Excerpted text>
# # # #
Skip to main content

Restarting a Solana Cluster

Step 1. Identify the latest optimistically confirmed slot for the cluster

In Agave 1.14 or greater, run the following command to output the latest optimistically confirmed slot your validator observed:

agave-ledger-tool -l ledger latest-optimistic-slots

In Agave 1.13 or less, the latest optimistically confirmed can be found by looking for the more recent occurrence of this metrics datapoint.

Call this slot SLOT_X

Note that it's possible that some validators observed an optimistically confirmed slot that's greater than others before the outage. Survey the other validators on the cluster to ensure that a greater optimistically confirmed slot does not exist before proceeding. If a greater slot value is found use it instead.

Step 2. Stop the validator(s)

Step 3. Optionally install the new solana version

Step 4. Create a new snapshot for slot SLOT_X with a hard fork at slot SLOT_X

$ agave-ledger-tool -l <LEDGER_PATH> --snapshot-archive-path <SNAPSHOTS_PATH> --incremental-snapshot-archive-path <INCREMENTAL_SNAPSHOTS_PATH> create-snapshot SLOT_X <SNAPSHOTS_PATH> --hard-fork SLOT_X

The snapshots directory should now contain the new snapshot. agave-ledger-tool create-snapshot will also output the new shred version, and bank hash value, call this NEW_SHRED_VERSION and NEW_BANK_HASH respectively.

Adjust your validator's arguments:

 --wait-for-supermajority SLOT_X
--expected-bank-hash NEW_BANK_HASH

Then restart the validator.
# # # #
Provided information>
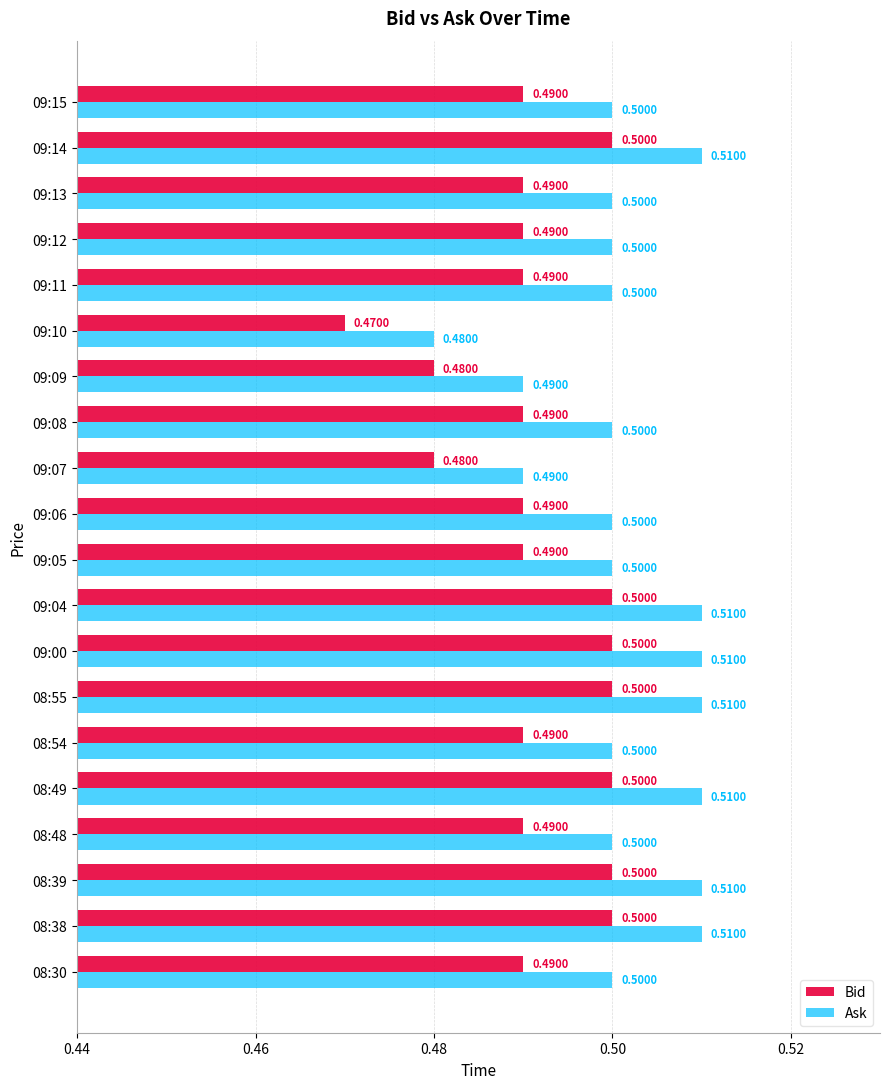

Which series has the largest total across all categories?

Ask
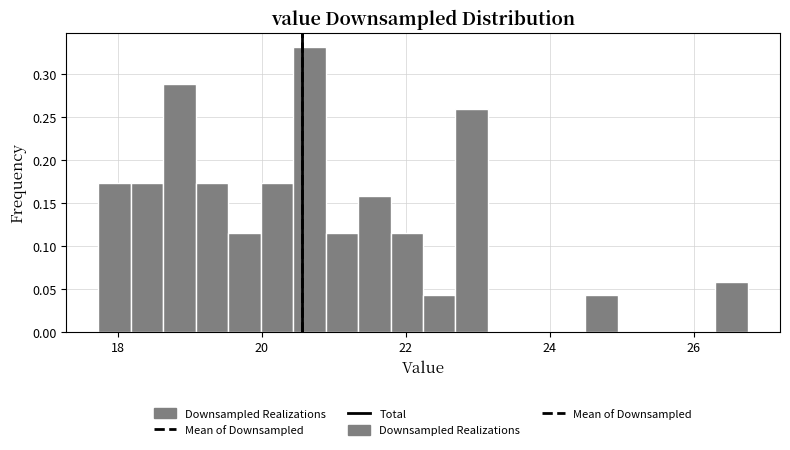

Read against the x-axis, roughly where is the centre of the tallest bar?

20.6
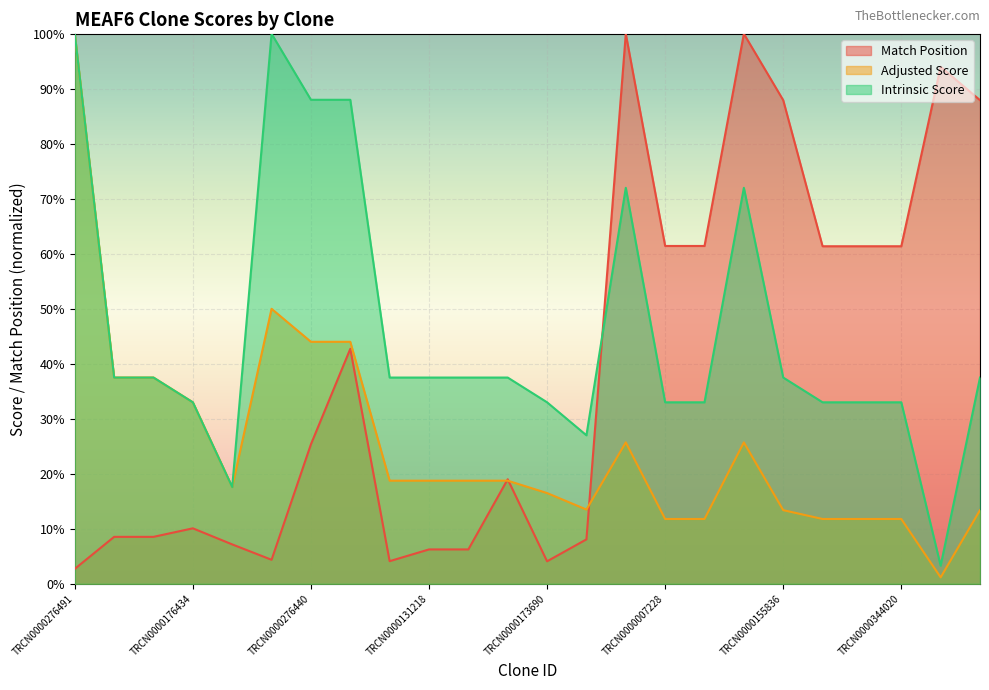

What is the sum of the Match Position values at TRCN0000175318 and TRCN0000155836?

0.9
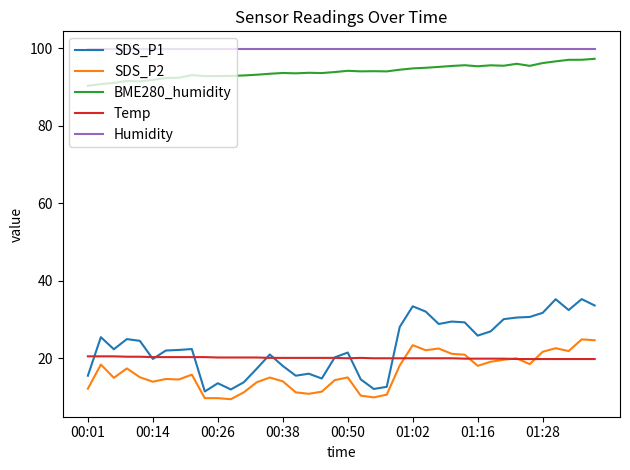

Which series has the largest total across all categories?

Humidity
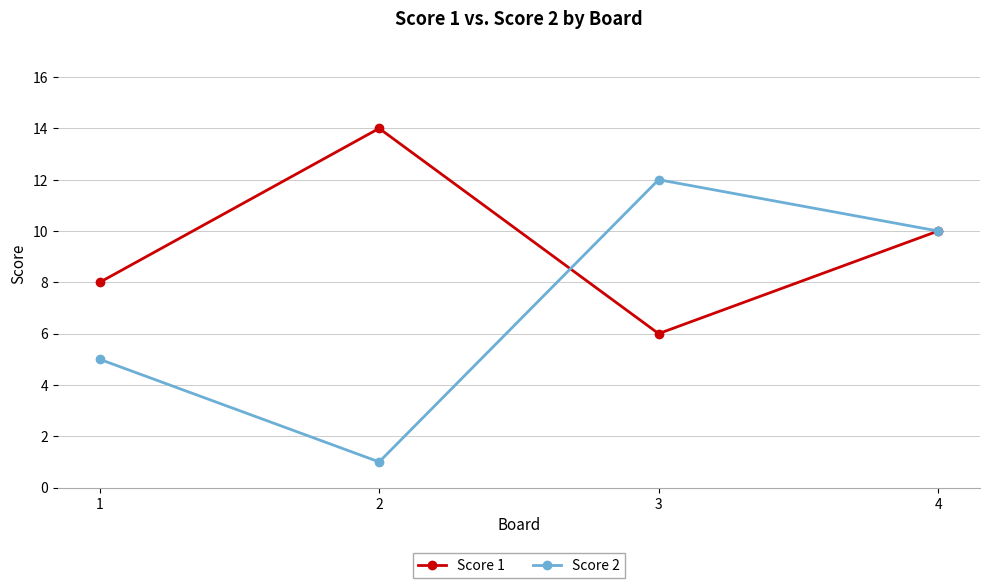

How many values in the Score 2 series are below 10?

2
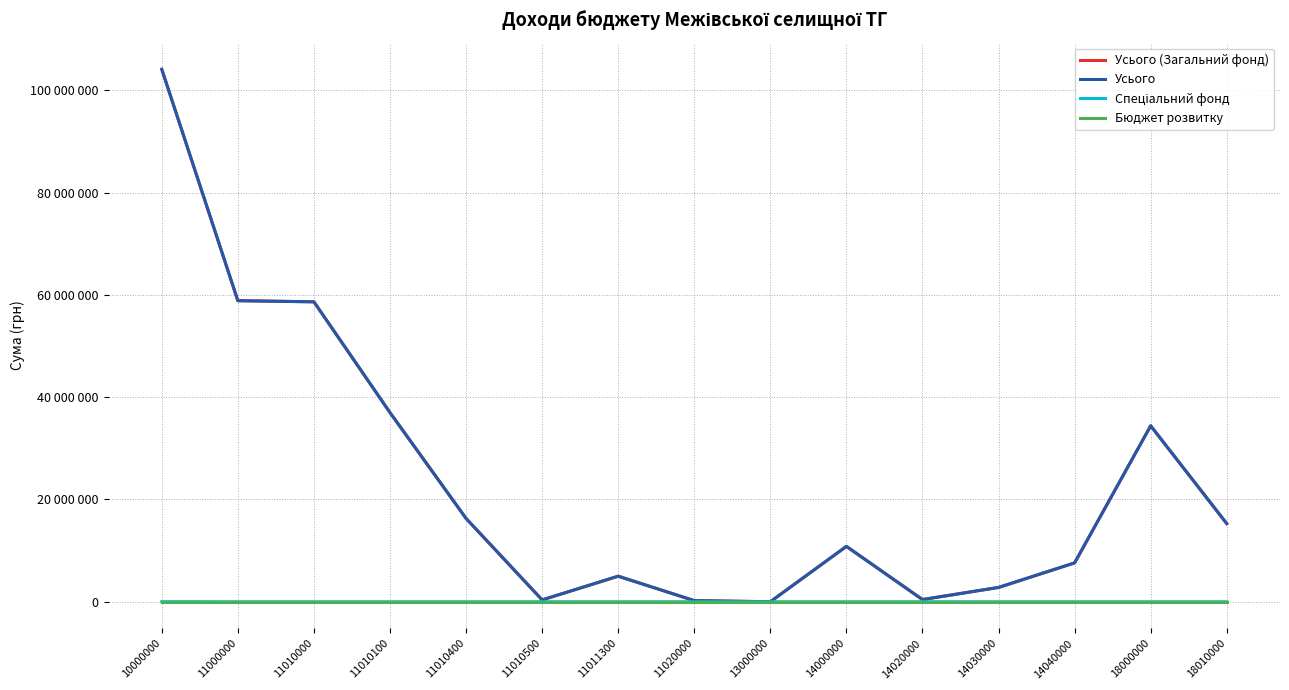

Which series has the widest spread of values?

Усього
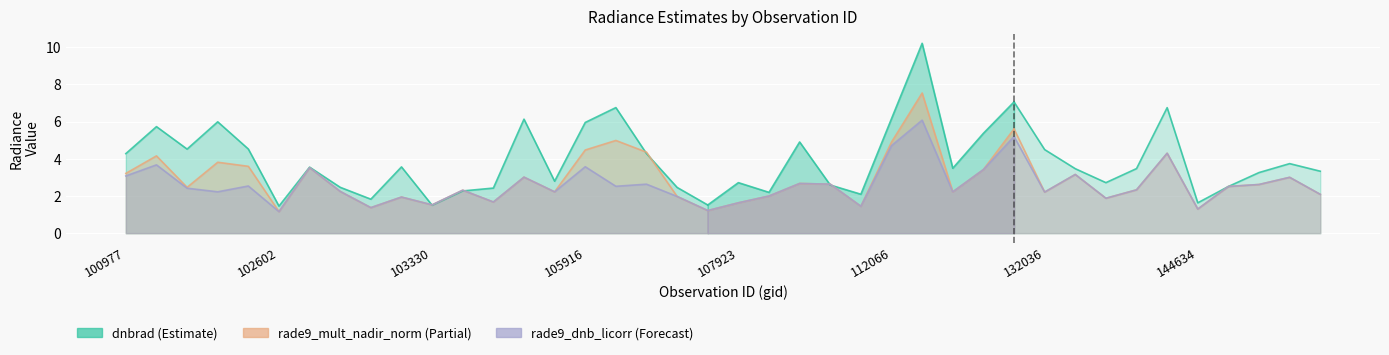

What are all the series names shown in the legend?

dnbrad, rade9_mult_nadir_norm, rade9_dnb_licorr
# # # #
Check your understanding>
a) Write out the Solana cluster restart guide word for word, everything from "Step 1. Identify" down to "Stop the validator(s)".
b) Extend the Solana cluster restart guide with the next part, starting after its last sentence.
The records were taken from a different source than the text.

Answer section>
a)
Step 1. Identify the latest optimistically confirmed slot for the cluster

In Agave 1.14 or greater, run the following command to output the latest optimistically confirmed slot your validator observed:

agave-ledger-tool -l ledger latest-optimistic-slots

In Agave 1.13 or less, the latest optimistically confirmed can be found by looking for the more recent occurrence of this metrics datapoint.

Call this slot SLOT_X

Note that it's possible that some validators observed an optimistically confirmed slot that's greater than others before the outage. Survey the other validators on the cluster to ensure that a greater optimistically confirmed slot does not exist before proceeding. If a greater slot value is found use it instead.

Step 2. Stop the validator(s)

b)
Confirm with the log that the validator booted and is now in a holding pattern at SLOT_X, waiting for a super majority.

Once NEW_SHRED_VERSION is determined, nudge foundation entrypoint operators to update entrypoints.

Step 5. Announce the restart on Discord:

Post something like the following to #announcements (adjusting the text as appropriate):

Hi @Validators,

We've released v1.1.12 and are ready to get testnet back up again.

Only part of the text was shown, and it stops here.